With beer, “it becomes sort of an issue of, how do we make that work?” Putnam said. Because it’s made solely from grapes, “the wine, if it’s 100 percent a Florida product, it’s easy.”

Only a handful of craft brewers are officially Fresh From Florida, including Orlando Brewing, the first Florida beer company to be certified, according to its website.

Justin Clark, vice president of the Florida Brewers Guild, which represents nearly 50 of the state’s craft brewers, said his members will “support anything that will make that happen.”

“We’re proud to have a product made in Florida,” said Clark, who also is vice president of Tampa’s Cigar City Brewing. “When it leaves the state, it would be pretty cool to have something that signifies a Florida product and promotes the whole state.”

Will Lawson, owner of Naples Beach Brewery, said he’s intrigued but doesn’t think he would be able to benefit.

He doesn’t yet package his beer, instead selling his brews only from kegs, though he expects his offerings to be in cans and bottles by year’s end when he moves into a bigger brewhouse.

But every ingredient that goes into his beers, including the hops from Washington state and barley from the United Kingdom, comes from somewhere other than Florida.

“I just don’t know how it works for beer,” Lawson said.

The answer: It isn’t easy.

John Cheek, president of Orlando Brewing, said it’s tough to source locally grown ingredients for beer. Some of his products also have the “organic” logo from the U.S. Department of Agriculture.

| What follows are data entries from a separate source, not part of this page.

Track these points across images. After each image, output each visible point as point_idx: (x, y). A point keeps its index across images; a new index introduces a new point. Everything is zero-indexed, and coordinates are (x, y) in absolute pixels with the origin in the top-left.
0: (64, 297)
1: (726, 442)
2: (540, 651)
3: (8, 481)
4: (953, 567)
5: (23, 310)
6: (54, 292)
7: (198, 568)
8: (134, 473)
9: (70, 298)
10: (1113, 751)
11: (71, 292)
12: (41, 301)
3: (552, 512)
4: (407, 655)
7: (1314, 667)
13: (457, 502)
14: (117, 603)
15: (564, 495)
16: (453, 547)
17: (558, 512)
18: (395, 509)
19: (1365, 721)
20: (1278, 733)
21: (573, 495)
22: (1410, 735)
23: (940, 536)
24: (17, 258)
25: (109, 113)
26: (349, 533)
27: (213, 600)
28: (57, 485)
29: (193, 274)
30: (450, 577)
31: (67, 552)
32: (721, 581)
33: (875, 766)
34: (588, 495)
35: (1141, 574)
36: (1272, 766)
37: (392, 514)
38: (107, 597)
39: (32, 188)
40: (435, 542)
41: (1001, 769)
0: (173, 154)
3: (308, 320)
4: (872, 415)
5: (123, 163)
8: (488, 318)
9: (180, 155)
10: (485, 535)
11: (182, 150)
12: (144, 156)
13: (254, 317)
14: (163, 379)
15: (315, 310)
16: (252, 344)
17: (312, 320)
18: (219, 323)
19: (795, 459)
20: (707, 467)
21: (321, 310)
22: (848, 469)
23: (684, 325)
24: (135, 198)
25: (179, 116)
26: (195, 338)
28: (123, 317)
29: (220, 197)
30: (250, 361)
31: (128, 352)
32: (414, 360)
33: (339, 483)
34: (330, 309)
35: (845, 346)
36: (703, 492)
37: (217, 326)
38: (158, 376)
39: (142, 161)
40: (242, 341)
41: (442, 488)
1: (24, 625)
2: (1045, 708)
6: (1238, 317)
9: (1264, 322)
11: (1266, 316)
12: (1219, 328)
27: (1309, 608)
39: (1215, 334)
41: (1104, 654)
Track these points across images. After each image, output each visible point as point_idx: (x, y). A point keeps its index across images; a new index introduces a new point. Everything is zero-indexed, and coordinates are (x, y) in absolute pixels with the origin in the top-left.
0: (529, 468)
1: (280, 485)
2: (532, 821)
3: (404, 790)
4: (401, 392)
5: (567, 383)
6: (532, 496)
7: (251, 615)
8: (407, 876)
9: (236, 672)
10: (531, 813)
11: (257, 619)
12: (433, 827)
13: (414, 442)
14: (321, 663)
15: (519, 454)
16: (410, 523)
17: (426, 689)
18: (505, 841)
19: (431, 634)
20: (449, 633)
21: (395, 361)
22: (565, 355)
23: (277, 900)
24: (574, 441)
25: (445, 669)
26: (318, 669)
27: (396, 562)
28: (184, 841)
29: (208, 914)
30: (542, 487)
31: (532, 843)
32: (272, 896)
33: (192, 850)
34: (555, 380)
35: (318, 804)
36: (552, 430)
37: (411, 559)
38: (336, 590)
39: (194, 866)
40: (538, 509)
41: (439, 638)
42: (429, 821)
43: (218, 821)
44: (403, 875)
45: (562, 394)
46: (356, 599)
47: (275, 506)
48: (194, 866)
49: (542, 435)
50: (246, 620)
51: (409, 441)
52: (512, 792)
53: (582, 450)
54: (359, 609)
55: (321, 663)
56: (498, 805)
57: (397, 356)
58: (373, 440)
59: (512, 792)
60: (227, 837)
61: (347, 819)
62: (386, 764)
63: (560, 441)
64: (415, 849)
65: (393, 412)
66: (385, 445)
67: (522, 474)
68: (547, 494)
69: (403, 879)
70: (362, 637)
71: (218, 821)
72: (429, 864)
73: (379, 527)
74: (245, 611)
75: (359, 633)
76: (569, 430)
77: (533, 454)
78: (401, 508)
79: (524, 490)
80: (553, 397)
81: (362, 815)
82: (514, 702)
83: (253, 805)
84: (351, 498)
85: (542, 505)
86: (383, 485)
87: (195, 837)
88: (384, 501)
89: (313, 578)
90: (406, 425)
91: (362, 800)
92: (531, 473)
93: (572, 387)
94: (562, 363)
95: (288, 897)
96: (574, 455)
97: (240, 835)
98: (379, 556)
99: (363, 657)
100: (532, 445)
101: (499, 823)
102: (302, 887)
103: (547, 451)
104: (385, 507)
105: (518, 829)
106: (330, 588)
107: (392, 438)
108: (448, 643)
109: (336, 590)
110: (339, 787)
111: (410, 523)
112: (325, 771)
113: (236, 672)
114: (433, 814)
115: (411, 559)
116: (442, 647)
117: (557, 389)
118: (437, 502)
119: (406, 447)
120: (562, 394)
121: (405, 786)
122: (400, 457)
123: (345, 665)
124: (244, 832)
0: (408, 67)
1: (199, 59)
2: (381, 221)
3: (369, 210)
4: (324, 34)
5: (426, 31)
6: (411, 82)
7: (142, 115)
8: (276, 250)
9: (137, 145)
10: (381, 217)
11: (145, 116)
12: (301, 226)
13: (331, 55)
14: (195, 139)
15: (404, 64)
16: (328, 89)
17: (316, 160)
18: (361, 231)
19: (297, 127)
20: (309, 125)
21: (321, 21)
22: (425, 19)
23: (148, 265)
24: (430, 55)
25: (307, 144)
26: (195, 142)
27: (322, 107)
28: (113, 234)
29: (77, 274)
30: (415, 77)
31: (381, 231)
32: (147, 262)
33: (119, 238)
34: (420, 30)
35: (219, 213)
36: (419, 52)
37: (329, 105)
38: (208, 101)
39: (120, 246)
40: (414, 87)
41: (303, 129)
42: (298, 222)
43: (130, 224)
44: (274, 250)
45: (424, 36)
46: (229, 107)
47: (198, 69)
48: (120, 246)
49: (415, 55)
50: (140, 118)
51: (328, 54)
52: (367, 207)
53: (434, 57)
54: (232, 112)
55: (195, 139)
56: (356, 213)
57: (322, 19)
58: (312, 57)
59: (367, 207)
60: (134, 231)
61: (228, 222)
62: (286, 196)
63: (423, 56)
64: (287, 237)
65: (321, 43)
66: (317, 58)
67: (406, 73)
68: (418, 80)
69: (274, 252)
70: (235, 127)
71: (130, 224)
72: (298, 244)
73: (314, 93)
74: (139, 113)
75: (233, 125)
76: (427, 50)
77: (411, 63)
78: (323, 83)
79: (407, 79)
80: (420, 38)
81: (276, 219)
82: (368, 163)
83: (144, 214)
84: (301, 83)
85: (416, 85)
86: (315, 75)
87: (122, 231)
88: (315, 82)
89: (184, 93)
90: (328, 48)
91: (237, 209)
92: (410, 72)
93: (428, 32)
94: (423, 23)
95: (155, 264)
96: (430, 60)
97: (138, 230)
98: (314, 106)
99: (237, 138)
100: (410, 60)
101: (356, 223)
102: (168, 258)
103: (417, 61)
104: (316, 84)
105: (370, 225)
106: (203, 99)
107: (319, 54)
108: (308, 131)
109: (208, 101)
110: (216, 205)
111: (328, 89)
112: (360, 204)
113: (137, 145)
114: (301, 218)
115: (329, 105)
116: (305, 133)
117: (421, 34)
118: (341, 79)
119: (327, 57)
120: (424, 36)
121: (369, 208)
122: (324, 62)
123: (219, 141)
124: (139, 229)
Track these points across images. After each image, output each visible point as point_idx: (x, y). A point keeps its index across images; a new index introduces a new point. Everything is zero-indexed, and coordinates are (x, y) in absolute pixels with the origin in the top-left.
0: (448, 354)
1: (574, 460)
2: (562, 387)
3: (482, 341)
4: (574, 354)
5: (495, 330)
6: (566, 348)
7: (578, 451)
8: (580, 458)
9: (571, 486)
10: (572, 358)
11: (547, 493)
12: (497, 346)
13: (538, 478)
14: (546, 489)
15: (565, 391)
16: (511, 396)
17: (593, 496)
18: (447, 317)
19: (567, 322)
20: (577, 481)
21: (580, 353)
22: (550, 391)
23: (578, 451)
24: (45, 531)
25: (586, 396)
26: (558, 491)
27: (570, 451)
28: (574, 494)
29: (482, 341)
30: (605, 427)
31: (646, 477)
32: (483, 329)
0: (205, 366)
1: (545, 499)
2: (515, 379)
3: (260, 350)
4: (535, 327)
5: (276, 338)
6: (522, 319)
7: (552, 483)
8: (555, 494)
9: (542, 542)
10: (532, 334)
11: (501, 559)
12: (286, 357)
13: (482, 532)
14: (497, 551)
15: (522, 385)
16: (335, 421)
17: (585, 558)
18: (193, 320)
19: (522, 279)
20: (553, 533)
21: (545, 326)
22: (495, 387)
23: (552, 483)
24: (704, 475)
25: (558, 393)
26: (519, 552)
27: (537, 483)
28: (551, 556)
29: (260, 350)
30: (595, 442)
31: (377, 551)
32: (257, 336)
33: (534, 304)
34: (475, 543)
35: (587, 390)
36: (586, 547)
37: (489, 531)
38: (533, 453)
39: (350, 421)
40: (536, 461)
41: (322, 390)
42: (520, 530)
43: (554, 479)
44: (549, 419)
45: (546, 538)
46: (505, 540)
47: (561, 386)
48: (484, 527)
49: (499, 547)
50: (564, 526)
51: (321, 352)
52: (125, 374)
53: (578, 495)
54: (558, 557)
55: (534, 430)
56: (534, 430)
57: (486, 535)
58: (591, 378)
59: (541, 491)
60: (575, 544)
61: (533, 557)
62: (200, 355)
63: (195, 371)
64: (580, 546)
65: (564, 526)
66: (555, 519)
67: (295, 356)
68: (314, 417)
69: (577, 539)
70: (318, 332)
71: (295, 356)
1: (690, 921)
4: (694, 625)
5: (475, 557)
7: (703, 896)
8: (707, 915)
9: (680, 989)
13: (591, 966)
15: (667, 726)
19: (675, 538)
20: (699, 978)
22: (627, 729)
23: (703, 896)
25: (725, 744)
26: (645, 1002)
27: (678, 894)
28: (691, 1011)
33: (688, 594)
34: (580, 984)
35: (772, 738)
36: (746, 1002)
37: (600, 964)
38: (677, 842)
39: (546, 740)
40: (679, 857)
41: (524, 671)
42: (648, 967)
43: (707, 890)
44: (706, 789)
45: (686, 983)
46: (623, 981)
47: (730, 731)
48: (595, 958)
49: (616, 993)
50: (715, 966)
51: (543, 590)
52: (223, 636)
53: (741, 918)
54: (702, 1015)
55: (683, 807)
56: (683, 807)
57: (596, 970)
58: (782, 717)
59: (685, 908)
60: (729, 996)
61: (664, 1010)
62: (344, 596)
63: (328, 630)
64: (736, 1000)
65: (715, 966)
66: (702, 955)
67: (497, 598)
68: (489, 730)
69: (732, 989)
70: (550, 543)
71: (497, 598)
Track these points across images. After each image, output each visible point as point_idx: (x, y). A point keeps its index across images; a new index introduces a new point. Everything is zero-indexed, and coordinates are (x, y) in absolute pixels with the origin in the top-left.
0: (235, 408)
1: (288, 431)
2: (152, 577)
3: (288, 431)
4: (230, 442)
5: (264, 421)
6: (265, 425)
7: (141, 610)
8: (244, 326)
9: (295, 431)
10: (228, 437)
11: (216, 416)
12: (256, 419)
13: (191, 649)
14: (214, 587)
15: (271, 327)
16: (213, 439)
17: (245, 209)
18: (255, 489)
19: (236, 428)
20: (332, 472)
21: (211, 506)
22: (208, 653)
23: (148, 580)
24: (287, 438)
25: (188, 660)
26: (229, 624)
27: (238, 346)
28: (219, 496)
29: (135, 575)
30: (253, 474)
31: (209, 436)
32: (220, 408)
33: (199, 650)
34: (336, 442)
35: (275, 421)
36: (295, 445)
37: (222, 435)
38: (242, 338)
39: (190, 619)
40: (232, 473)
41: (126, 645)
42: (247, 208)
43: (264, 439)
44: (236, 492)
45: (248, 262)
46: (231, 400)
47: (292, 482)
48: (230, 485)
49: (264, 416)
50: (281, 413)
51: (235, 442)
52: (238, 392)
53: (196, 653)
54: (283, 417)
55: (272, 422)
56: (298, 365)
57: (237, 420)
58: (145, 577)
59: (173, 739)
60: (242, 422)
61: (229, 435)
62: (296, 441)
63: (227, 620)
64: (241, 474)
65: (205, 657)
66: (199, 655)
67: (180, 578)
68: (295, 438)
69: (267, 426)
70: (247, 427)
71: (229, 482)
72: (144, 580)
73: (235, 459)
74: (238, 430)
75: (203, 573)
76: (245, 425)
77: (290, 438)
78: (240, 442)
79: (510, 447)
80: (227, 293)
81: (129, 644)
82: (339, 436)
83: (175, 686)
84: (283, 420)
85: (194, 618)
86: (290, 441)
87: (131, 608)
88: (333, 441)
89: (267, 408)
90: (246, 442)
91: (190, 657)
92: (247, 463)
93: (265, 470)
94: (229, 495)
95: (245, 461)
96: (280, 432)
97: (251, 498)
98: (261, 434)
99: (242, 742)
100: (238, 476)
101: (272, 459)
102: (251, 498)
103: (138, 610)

At the same time, being able to stamp beer as Florida fresh “became a point of recognition,” Cheek said. “People see that and they like it.”

He offered a solution to the ingredient conundrum. Since beer is 95 to 97 percent water, using water from the state’s aquifers should be enough to qualify beer as a Florida product, Cheek suggested.

At least one Big Beer interest was caught off guard by the news.

Eric Criss, president of the Beer Industry of Florida, the association of Florida’s MillerCoors distributors, said he wasn’t aware of the effort to brand craft beer as Fresh From Florida.

“I couldn’t take a position until I put that before my board of directors,” he said.

Clark said an approval to use the logo will help his sales to those who want an authentic taste of the state.

“Local beer is on the rise,” he said. “Having that seal would say to the consumer that a beer is made in Florida, not just brought in to be sold or consumed here.”

Putnam said his office needs to “figure out a way to identify items that are substantially Florida or majority Florida but include components” from elsewhere. “We’re working through that internally.”

It’s a good problem to have, he added.

“People are seeking out to use the Fresh From Florida logo because they believe it adds value to their product,” Putnam said. “That tells me we’re doing something right.”